Could you restate, exactly and with nothing added, the lines from the start of the data through the line that holds "Derek Worley", leaving the pictures out?

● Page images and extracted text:

^^^^^^^^

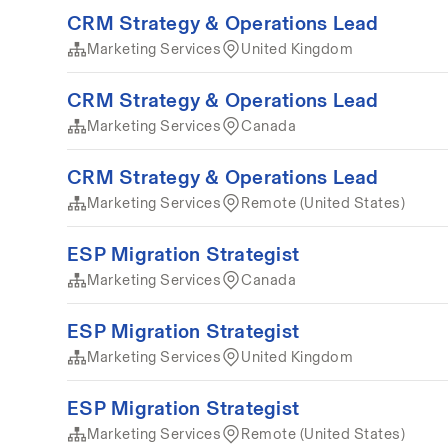
CRM Strategy & Operations Lead
Marketing Services
United Kingdom
CRM Strategy & Operations Lead
Marketing Services
Canada
CRM Strategy & Operations Lead
Marketing Services
Remote (United States)
ESP Migration Strategist
Marketing Services
Canada
ESP Migration Strategist
Marketing Services
United Kingdom
ESP Migration Strategist
Marketing Services
Remote (United States)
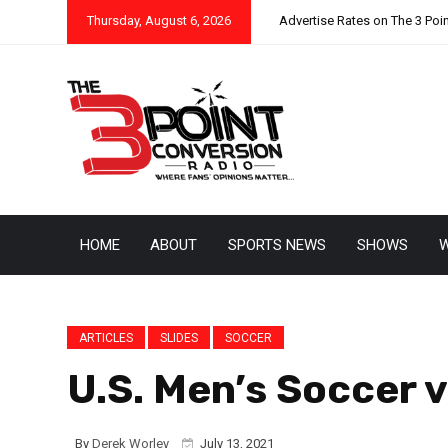
Thursday, August 6, 2026
Advertise Rates on The 3 Poi
HOME
ABOUT
SPORTS NEWS
SHOWS
W
ARTICLES
SLIDES
SOCCER
U.S. Men’s Soccer v
By
Derek Worley
July 13, 2021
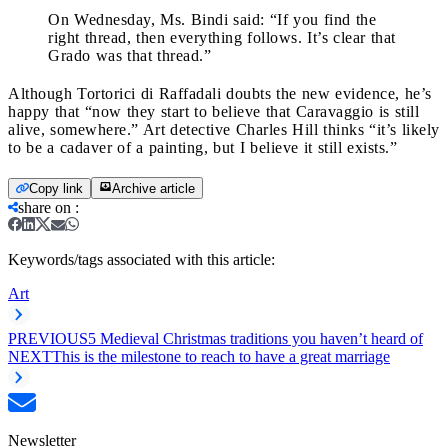
On Wednesday, Ms. Bindi said: “If you find the
right thread, then everything follows. It’s clear that
Grado was that thread.”
Although Tortorici di Raffadali doubts the new evidence, he’s
happy that “now they start to believe that Caravaggio is still
alive, somewhere.” Art detective Charles Hill thinks “it’s likely
to be a cadaver of a painting, but I believe it still exists.”
Copy link
Archive article
share on
:
Keywords/tags associated with this article:
Art
PREVIOUS
5 Medieval Christmas traditions you haven’t heard of
NEXT
This is the milestone to reach to have a great marriage
Newsletter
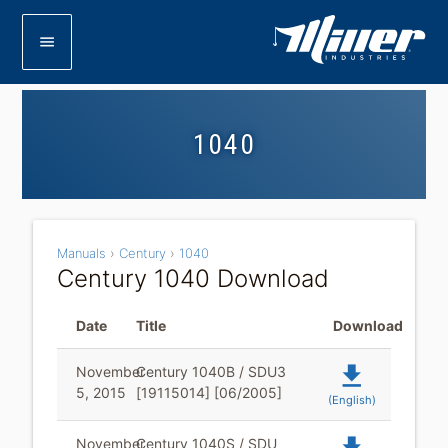
menu
1040
Manuals
›
Century
›
1040
Century 1040 Download
Date
Title
Download
file_download
November
Century 1040B / SDU3
5, 2015
[19115014] [06/2005]
(English)
November
Century 1040S / SDU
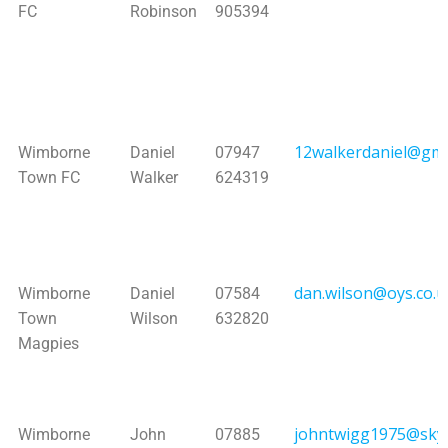
FC
Robinson
905394
12walkerdaniel@gma
Wimborne
Daniel
07947
Town FC
Walker
624319
dan.wilson@oys.co.u
Wimborne
Daniel
07584
Town
Wilson
632820
Magpies
johntwigg1975@sky
Wimborne
John
07885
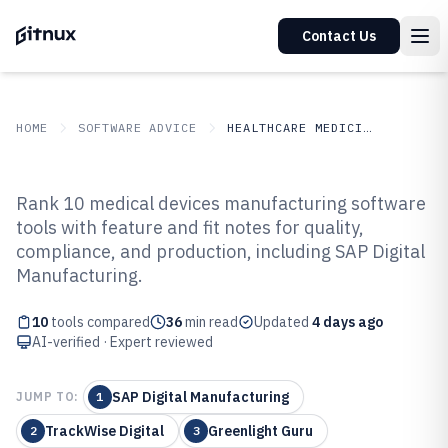
Contact Us
HOME
SOFTWARE ADVICE
HEALTHCARE MEDICINE
GITNUX
SOFTWARE ADVICE
Healthcare Medicine
Rank 10 medical devices manufacturing software
Top 10 Best Medical Devices
tools with feature and fit notes for quality,
compliance, and production, including SAP Digital
Manufacturing Software of 2026
Manufacturing.
10
tools compared
36
min read
Updated
4 days ago
AI-verified · Expert reviewed
SAP Digital Manufacturing
JUMP TO:
1
TrackWise Digital
Greenlight Guru
2
3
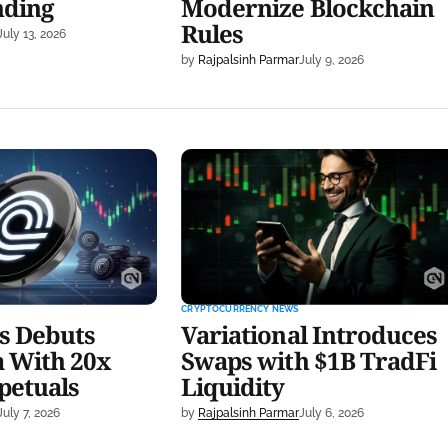
nding
Modernize Blockchain
Rules
July 13, 2026
by
Rajpalsinh Parmar
July 9, 2026
buts Public Beta
Variational Introduces Swaps
ty Perpetuals
with $1B TradFi Liquidity
CRYPTOCURRENCY NEWS
s Debuts
Variational Introduces
a With 20x
Swaps with $1B TradFi
petuals
Liquidity
July 7, 2026
by
Rajpalsinh Parmar
July 6, 2026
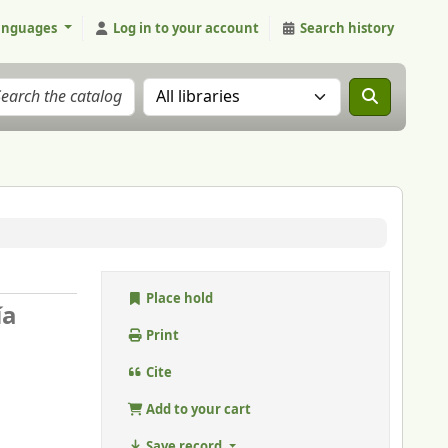
anguages
Log in to your account
Search history
Search the catalog in:
Place hold
ía
Print
Cite
Add to your cart
Save record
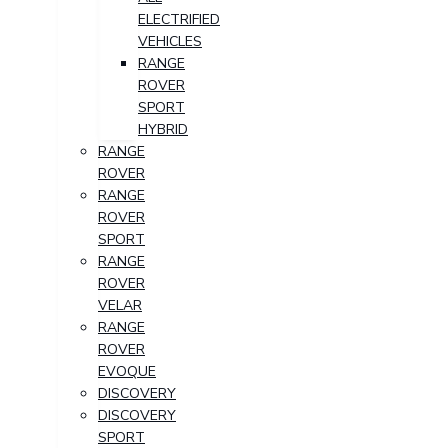
ELECTRIFIED
VEHICLES
RANGE
ROVER
SPORT
HYBRID
RANGE
ROVER
RANGE
ROVER
SPORT
RANGE
ROVER
VELAR
RANGE
ROVER
EVOQUE
DISCOVERY
DISCOVERY
SPORT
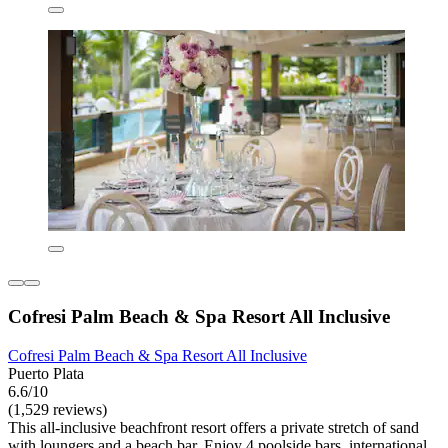
Cofresi Palm Beach & Spa Resort All Inclusive
Cofresi Palm Beach & Spa Resort All Inclusive
Puerto Plata
6.6/10
(1,529 reviews)
This all-inclusive beachfront resort offers a private stretch of sand
with loungers and a beach bar. Enjoy 4 poolside bars, international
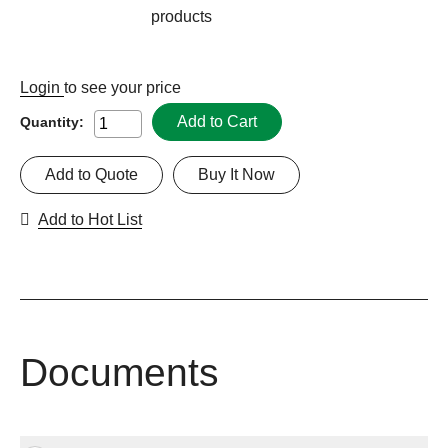
products
Login
to see your price
Add to Cart
Quantity:
Add to Quote
Buy It Now
Add to Hot List
Documents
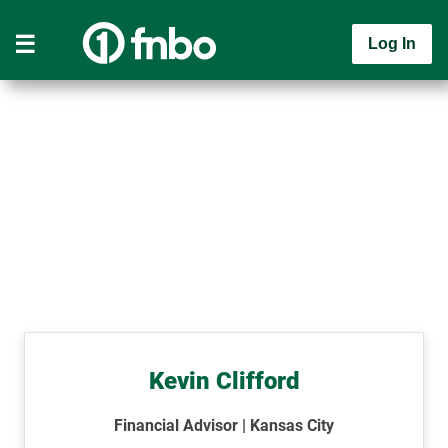
Log In
Kevin Clifford
Financial Advisor | Kansas City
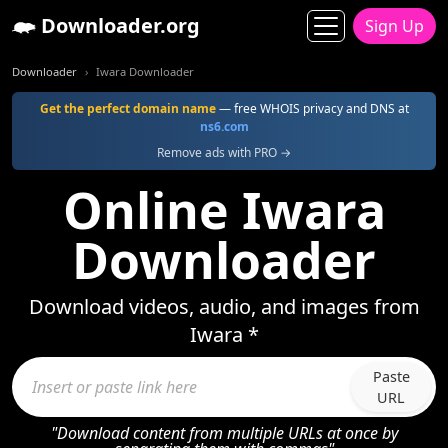
Downloader.org
Sign Up
Downloader
Iwara Downloader
Get the perfect domain name
— free WHOIS privacy and DNS at
ns6.com
Remove ads with PRO →
Online Iwara
Downloader
Download videos, audio, and images from
Iwara *
Paste
URL
"Download content from multiple URLs at once by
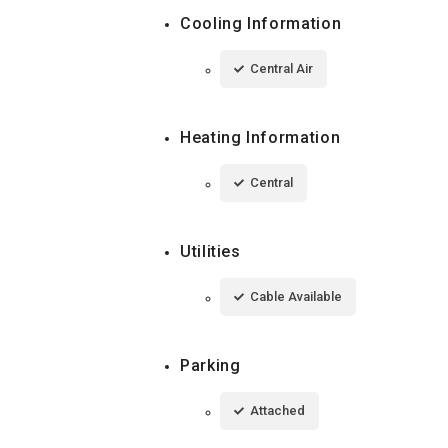
Cooling Information
Central Air
Heating Information
Central
Utilities
Cable Available
Parking
Attached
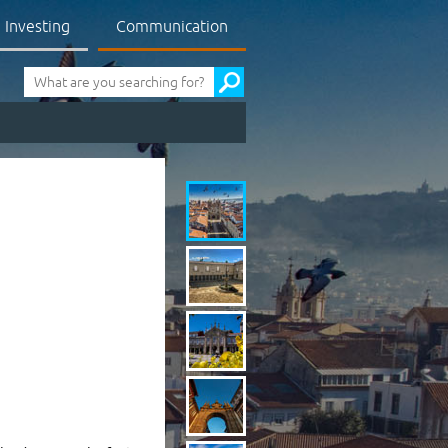
Investing
Communication
Pesquisa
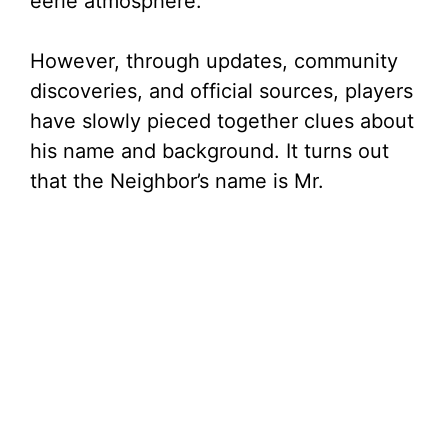
eerie atmosphere.
d
However, through updates, community
e
discoveries, and official sources, players
have slowly pieced together clues about
o
his name and background. It turns out
that the Neighbor’s name is Mr.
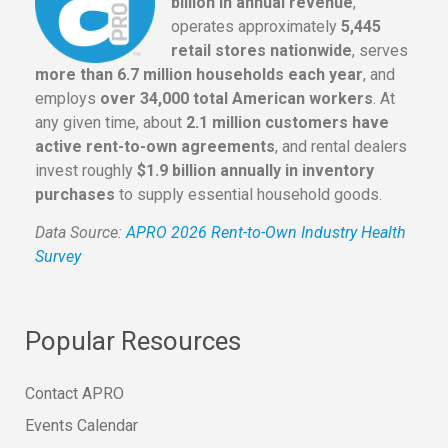
billion in annual revenue
,
operates approximately
5,445
retail stores nationwide
, serves
more than 6.7 million households each year
, and
employs
over 34,000 total American workers
. At
any given time, about
2.1 million customers have
active rent-to-own agreements
, and rental dealers
invest roughly
$1.9 billion annually in inventory
purchases
to supply essential household goods.
Data Source:
APRO 2026 Rent-to-Own Industry Health
Survey
Popular Resources
Contact APRO
Events Calendar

^^^^^^^^

● Answer box:
CRM Strategy & Operations Lead
Marketing Services
United Kingdom
CRM Strategy & Operations Lead
Marketing Services
Canada
CRM Strategy & Operations Lead
Marketing Services
Remote (United States)
ESP Migration Strategist
Marketing Services
Canada
ESP Migration Strategist
Marketing Services
United Kingdom
ESP Migration Strategist
Marketing Services
Remote (United States)
Thursday, August 6, 2026
Advertise Rates on The 3 Poi
HOME
ABOUT
SPORTS NEWS
SHOWS
W
ARTICLES
SLIDES
SOCCER
U.S. Men’s Soccer v
By
Derek Worley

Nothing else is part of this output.